Education is a priority for families in the Ninth District. I am honored to represent the district’s many schools, enrichment centers, and institutions of higher education. Education has been one of the focal points of my career, and I believe everyone should have access to a quality education.
For nearly 20 years, I worked tirelessly as a Tennessee State Senator to initiate and pass the Tennessee Education Lottery Scholarship program to fund college scholarships, after-school programs, and pre-K education for Tennessee’s students. Since the inception of the Tennessee Education Lottery Scholarship program in 2004, over $4 billion has gone to Tennessee students continuing their education at the college level.
Today, I am proud to continue working to improve education in the U.S. House of Representatives. Throughout my career in Congress, I have introduced legislation aimed at improving educational access and standards for students of all ages.
FUNDING AND ACCESS
I introduced the Private Student Loan Bankruptcy Act (H.R. 1674). The bill ensures privately issued student loans will once again be treated like other consumer debt and be dischargeable in bankruptcy. Due to changes Congress made to bankruptcy laws 10 years ago, student loans made by private, for-profit lenders are currently very difficult to discharge in bankruptcy.
I introduced the bipartisan Protecting Our Students and Taxpayers (POST) Act (H.R. 4101).
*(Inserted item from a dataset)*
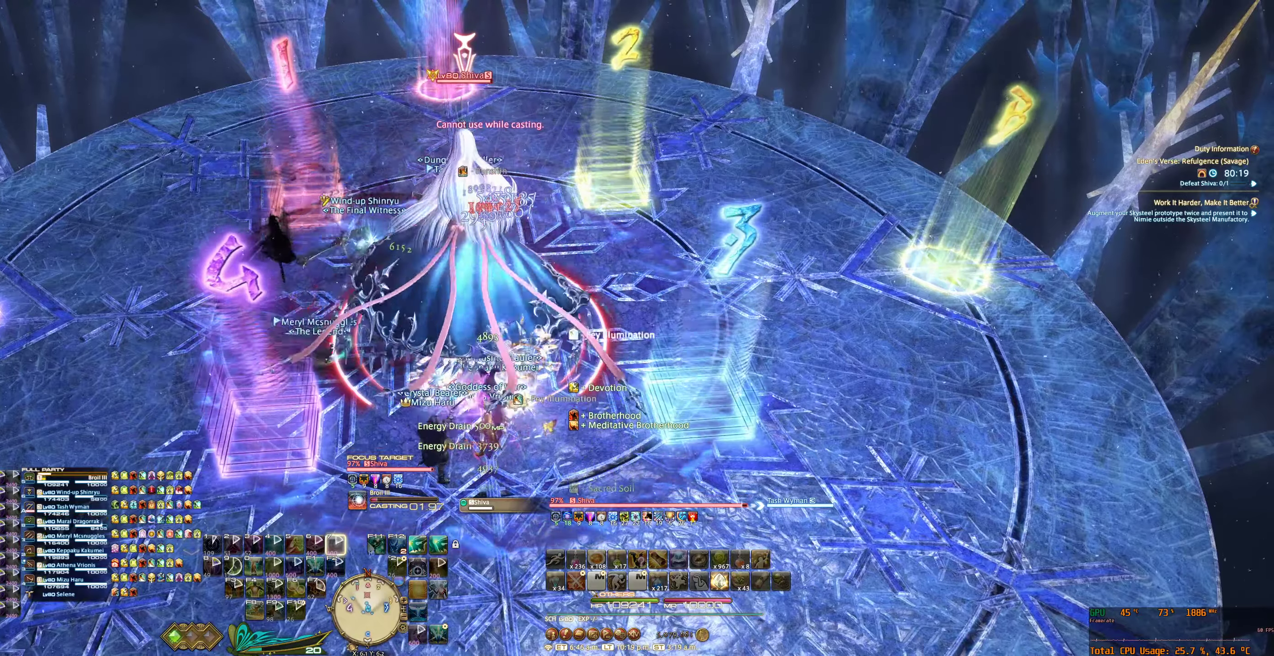
{"keys": ["1"], "mouse": ["right"], "events": []}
This bill helps stop for-profit colleges from aggressively targeting veterans and active-duty service members by eliminating the powerful financial incentives that cause them to do so.
I introduced the Protections and Regulation for Our (PRO) Students Act (H.R. 2192) with my colleagues to protect. This bill protects students from deceitful practices and bad actors in the for-profit college industry. It provides stricter guidelines for colleges, ensures that students have access to important and accurate information and data, strengthens oversight and regulation, and holds schools accountable for violations and poor performance.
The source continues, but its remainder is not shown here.